Do not download files from this page (they are needed only for developers), let the extension download everything itself.
@ehristoforu so extension downloading all by itself? i installed sdweb-easy-stablecascade-diffusers for automatic1111 and nothing happened, how to make it download
@berrrserk2020298 yeah i lost around 40gb of space trying to download these models both ways, halfway through the download would get interrupted and it had no indication of where it downloaded the diffusers to, so these models downloading into oblivion cost me a lot of SSD space
put in the stage c of a normal workflow give error dont work!
rror occurred when executing CheckpointLoaderSimple: 'model.diffusion_model.input_blocks.0.0.weight' File "F:\Ai\ComfyUI\execution.py", line 152, in recursive_execute output_data, output_ui = get_output_data(obj, input_data_all) File "F:\Ai\ComfyUI\execution.py", line 82, in get_output_data return_values = map_node_over_list(obj, input_data_all, obj.FUNCTION, allow_interrupt=True) File "F:\Ai\ComfyUI\execution.py", line 75, in map_node_over_list results.append(getattr(obj, func)(**slice_dict(input_data_all, i))) File "F:\Ai\ComfyUI\nodes.py", line 540, in load_checkpoint out = comfy.sd.load_checkpoint_guess_config(ckpt_path, output_vae=True, output_clip=True, embedding_directory=folder_paths.get_folder_paths("embeddings")) File "F:\Ai\ComfyUI\comfy\sd.py", line 506, in load_checkpoint_guess_config model_config = model_detection.model_config_from_unet(sd, "model.diffusion_model.") File "F:\Ai\ComfyUI\comfy\model_detection.py", line 193, in model_config_from_unet unet_config = detect_unet_config(state_dict, unet_key_prefix) File "F:\Ai\ComfyUI\comfy\model_detection.py", line 77, in detect_unet_config model_channels = state_dict['{}input_blocks.0.0.weight'.format(key_prefix)].shape[0]

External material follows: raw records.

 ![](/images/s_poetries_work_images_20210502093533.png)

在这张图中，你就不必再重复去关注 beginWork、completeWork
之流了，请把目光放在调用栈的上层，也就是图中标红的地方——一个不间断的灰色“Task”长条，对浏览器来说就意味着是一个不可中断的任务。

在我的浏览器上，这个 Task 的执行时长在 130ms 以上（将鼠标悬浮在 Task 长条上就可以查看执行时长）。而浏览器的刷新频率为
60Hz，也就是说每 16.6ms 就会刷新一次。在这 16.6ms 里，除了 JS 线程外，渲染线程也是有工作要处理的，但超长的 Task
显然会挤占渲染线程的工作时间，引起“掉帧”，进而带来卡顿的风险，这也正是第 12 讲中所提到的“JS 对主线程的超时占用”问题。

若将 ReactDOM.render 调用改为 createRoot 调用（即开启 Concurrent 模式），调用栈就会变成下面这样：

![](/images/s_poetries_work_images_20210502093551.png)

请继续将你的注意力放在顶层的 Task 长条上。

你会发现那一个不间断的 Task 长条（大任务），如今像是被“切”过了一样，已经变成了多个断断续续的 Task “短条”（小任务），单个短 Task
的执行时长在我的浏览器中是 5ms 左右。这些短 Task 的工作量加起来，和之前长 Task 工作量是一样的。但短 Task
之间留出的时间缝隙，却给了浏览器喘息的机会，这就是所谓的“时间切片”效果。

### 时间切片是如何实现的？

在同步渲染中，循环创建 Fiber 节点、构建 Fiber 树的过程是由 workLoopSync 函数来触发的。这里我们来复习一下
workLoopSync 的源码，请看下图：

how do u install this shit?
its too difficult to install, im going back to normal diffusers.
Hello. I have this error... What should I do?

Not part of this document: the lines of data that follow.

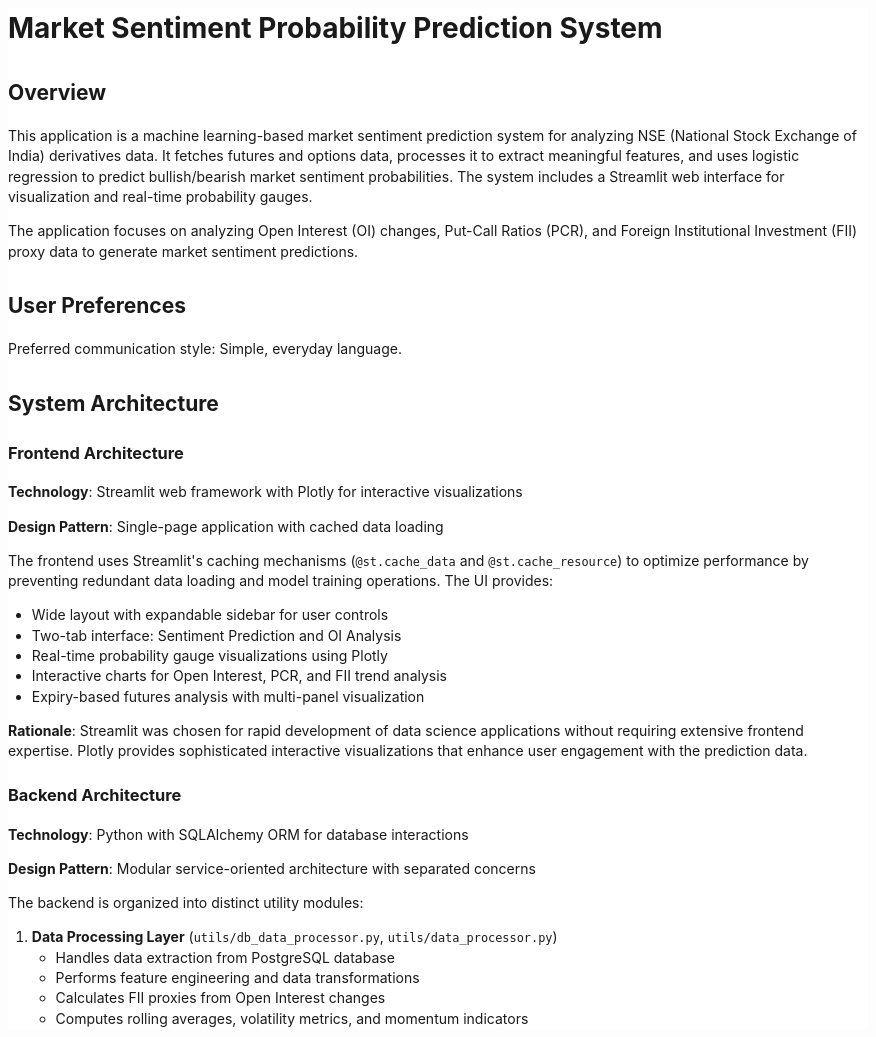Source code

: # Market Sentiment Probability Prediction System

## Overview

This application is a machine learning-based market sentiment prediction system for analyzing NSE (National Stock Exchange of India) derivatives data. It fetches futures and options data, processes it to extract meaningful features, and uses logistic regression to predict bullish/bearish market sentiment probabilities. The system includes a Streamlit web interface for visualization and real-time probability gauges.

The application focuses on analyzing Open Interest (OI) changes, Put-Call Ratios (PCR), and Foreign Institutional Investment (FII) proxy data to generate market sentiment predictions.

## User Preferences

Preferred communication style: Simple, everyday language.

## System Architecture

### Frontend Architecture

**Technology**: Streamlit web framework with Plotly for interactive visualizations

**Design Pattern**: Single-page application with cached data loading

The frontend uses Streamlit's caching mechanisms (`@st.cache_data` and `@st.cache_resource`) to optimize performance by preventing redundant data loading and model training operations. The UI provides:

- Wide layout with expandable sidebar for user controls
- Two-tab interface: Sentiment Prediction and OI Analysis
- Real-time probability gauge visualizations using Plotly
- Interactive charts for Open Interest, PCR, and FII trend analysis
- Expiry-based futures analysis with multi-panel visualization

**Rationale**: Streamlit was chosen for rapid development of data science applications without requiring extensive frontend expertise. Plotly provides sophisticated interactive visualizations that enhance user engagement with the prediction data.

### Backend Architecture

**Technology**: Python with SQLAlchemy ORM for database interactions

**Design Pattern**: Modular service-oriented architecture with separated concerns

The backend is organized into distinct utility modules:

1. **Data Processing Layer** (`utils/db_data_processor.py`, `utils/data_processor.py`)
   - Handles data extraction from PostgreSQL database
   - Performs feature engineering and data transformations
   - Calculates FII proxies from Open Interest changes
   - Computes rolling averages, volatility metrics, and momentum indicators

Error: Could not load the stable-diffusion model! Reason: 'time_embed.0.weight'
Instead of this megafile, all you need is this standalone version, only a couple of gigs and runs on 12GB cards https://github.com/EtienneDosSantos/stable-cascade-one-click-installer
Do you know why the version on Civitai so much larger?
Double thanks, lol.
Are people still investing in Stable Cascade? It looks really good, but thee 34GB is kinda holding me back to "just try it", since I have not much space left! 💕
Nevermind, I see it's not even that popular, I have models with more likes! 👌
Jessus, what hardware I need for this?
34 GB for quality and resolution on par with SDXL? Thank goodness it's available on HuggingFace.